The forum, to be held 11-12 February in Geneva, is organized in collaboration with the Global Research Collaboration for Infectious Disease Preparedness.
The forum will bring together key players including leading scientists as well as public health agencies, ministries of health and research funders pursuing 2019-nCoV critical animal health and public health research and the development of vaccines, therapeutics and diagnostics, among other innovations.
Participants will discuss several areas of research, including identifying the source of the virus as well as sharing of biological samples and genetic sequences.
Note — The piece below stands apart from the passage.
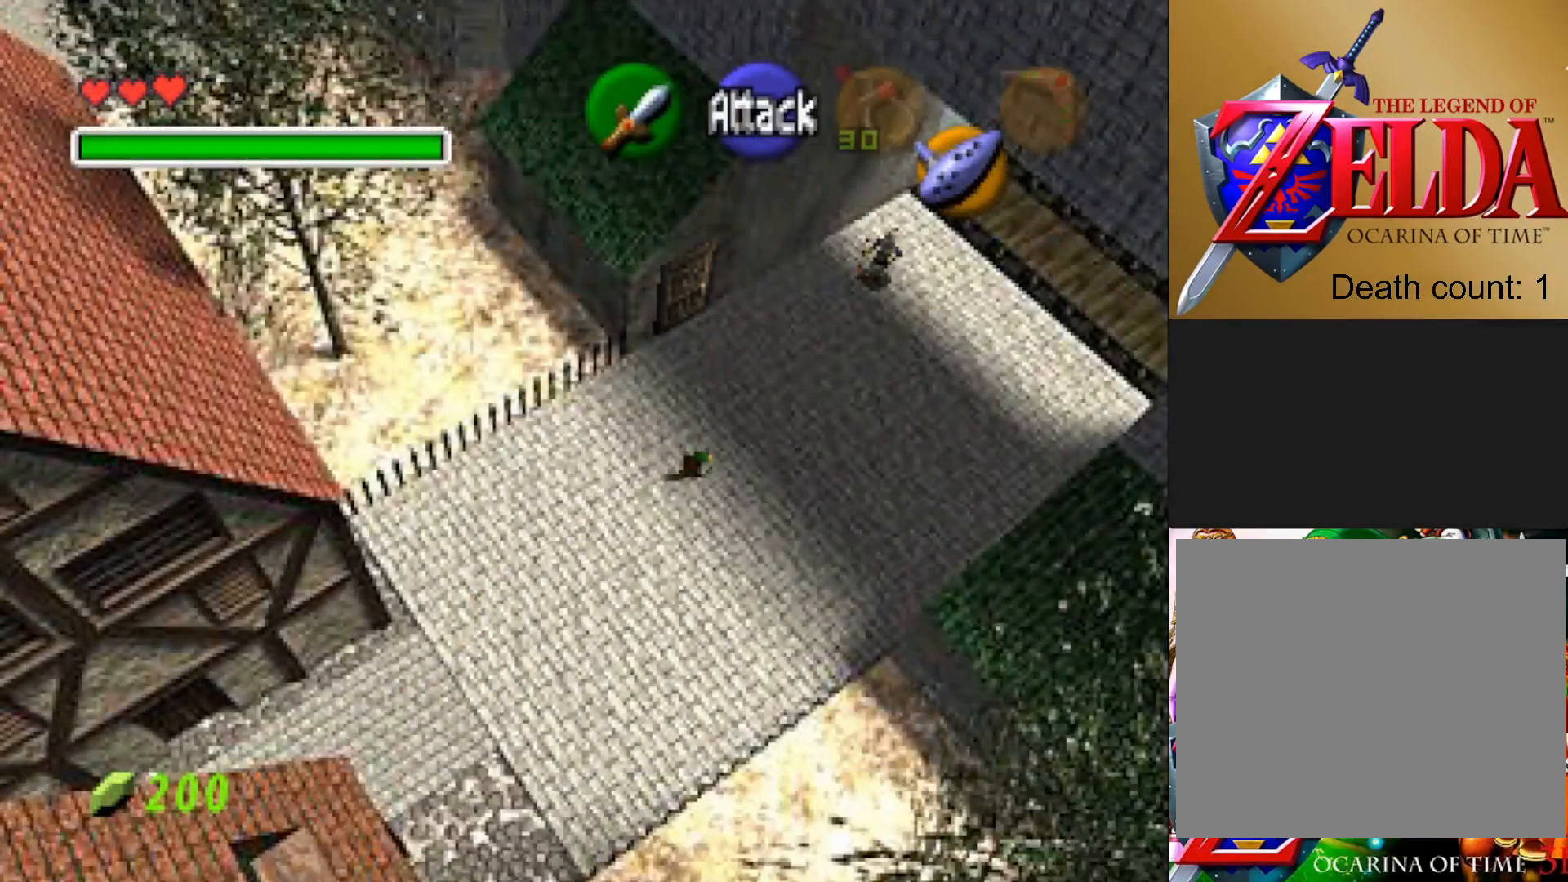
{"buttons": [], "left_stick": "right", "right_stick": "center", "events": []}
Experts will build on existing SARS and MERS coronavirus research and identify knowledge gaps and research priorities in order to accelerate scientific information and medical products most needed to minimize the impact of the 2019-nCoV outbreak.
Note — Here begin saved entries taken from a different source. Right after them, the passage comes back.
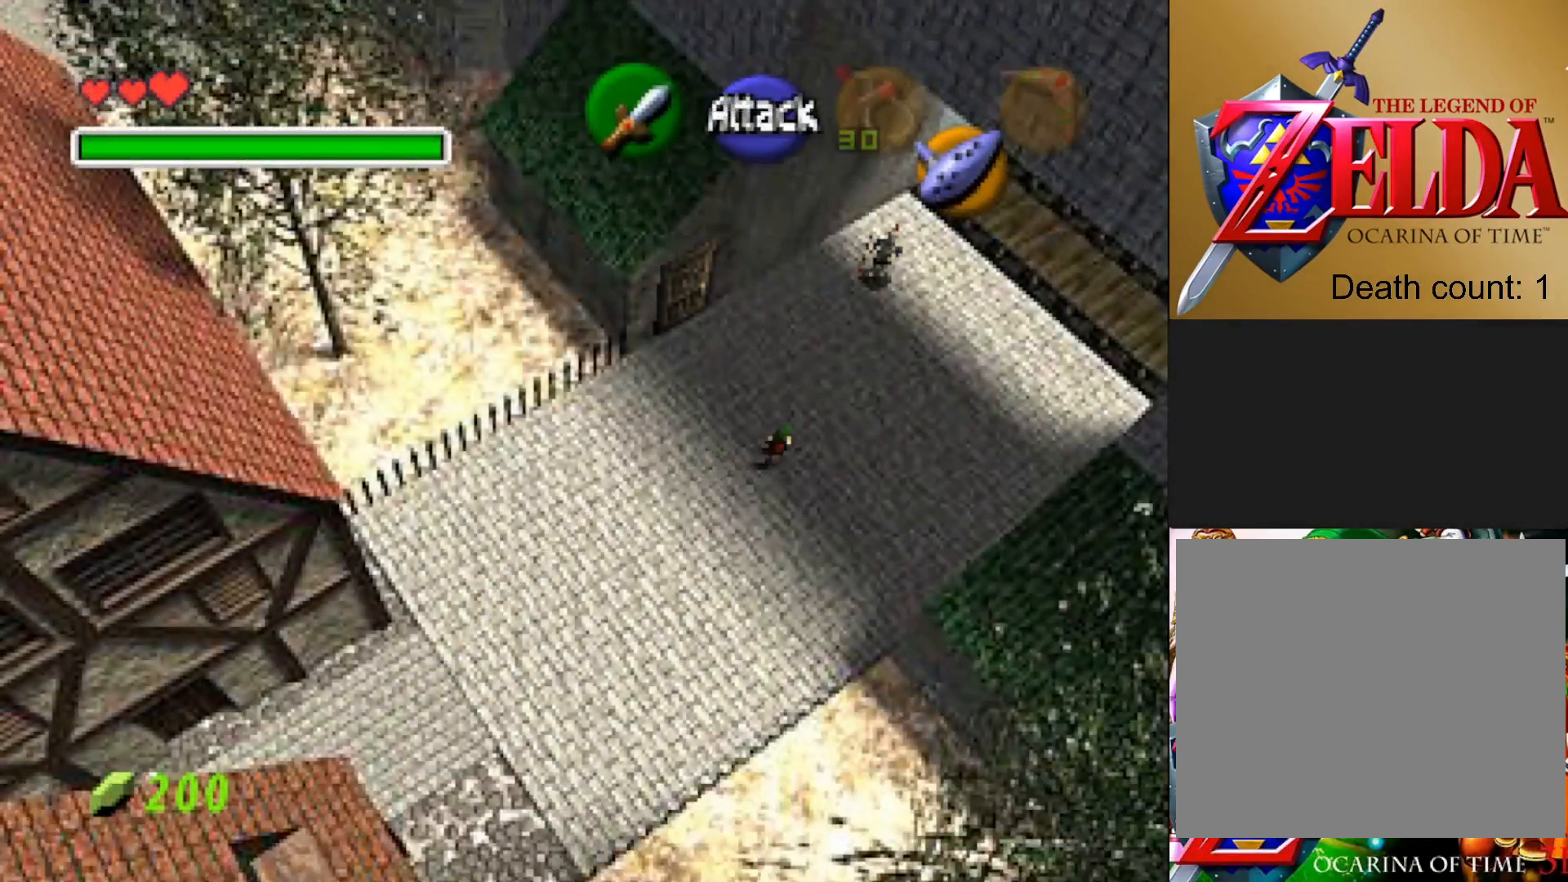
{"buttons": ["CROSS"], "left_stick": "right", "right_stick": "center", "events": [[383, "CROSS", "down"]]}
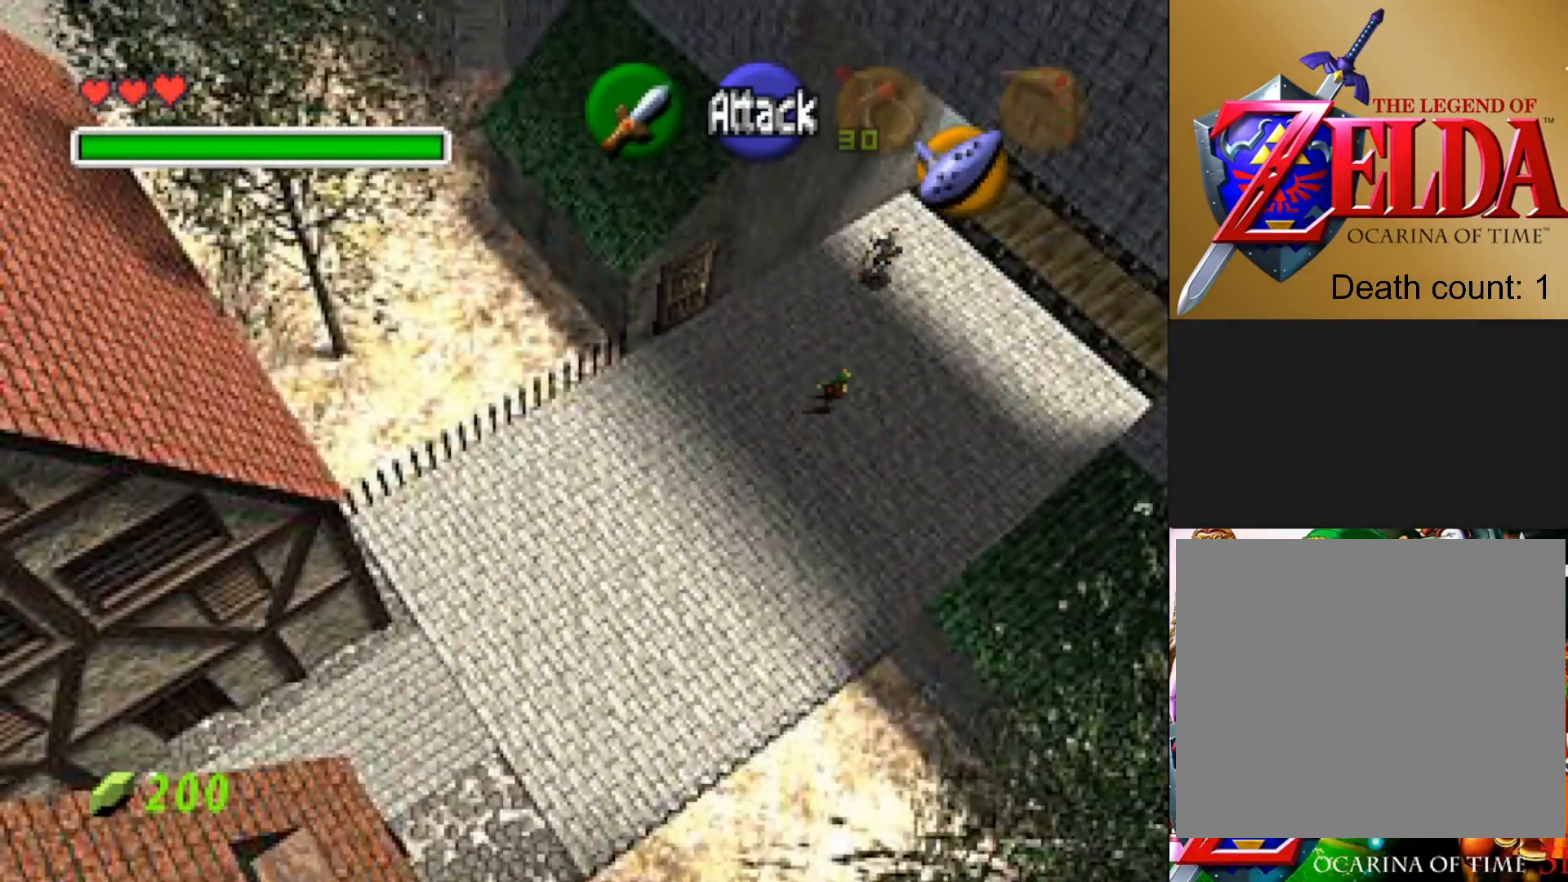
{"buttons": [], "left_stick": "right", "right_stick": "center", "events": [[33, "CROSS", "up"]]}
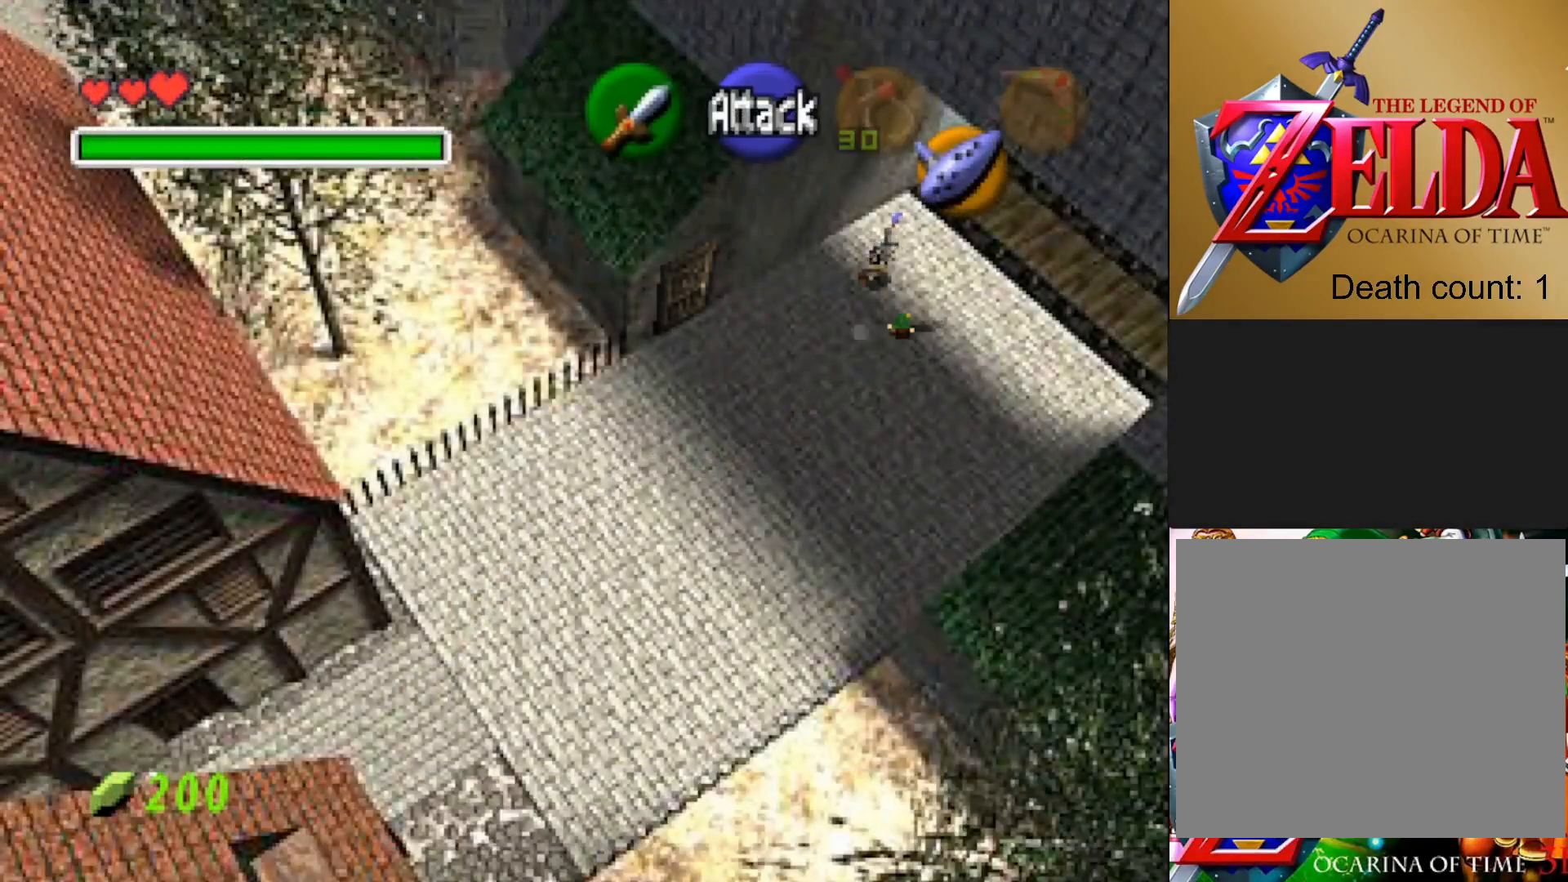
{"buttons": [], "left_stick": "up-right", "right_stick": "center", "events": [[383, "left_stick", "up-right"]]}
The meeting is expected to produce a global research agenda for the new coronavirus, setting priorities and frameworks that can guide which projects are undertaken first. “Understanding the disease, its reservoirs, transmission and clinical severity and then developing effective counter-measures is critical for the control of the outbreak, to reduce deaths and minimize the economic impact,” said Dr. Soumya Swaminathan, WHO Chief Scientist.
This will also fast-track the development and evaluation of effective diagnostic tests, vaccines and medicines, while establishing mechanisms for affordable access to vulnerable populations and facilitating community engagement.
“The WHO R&D Blueprint is a global strategy and preparedness platform that drives coordinated development of drugs and vaccines before epidemics, and allows the rapid activation of R&D activities during epidemics. It speeds up the availability of the diagnostics, vaccines and treatments and technologies that ultimately save lives,” added Dr Michael Ryan, Executive Director, WHO Health Emergencies Programme.
Setting clear global research priorities for the novel coronavirus should lead to more efficient investments, high-quality research and synergies among global researchers.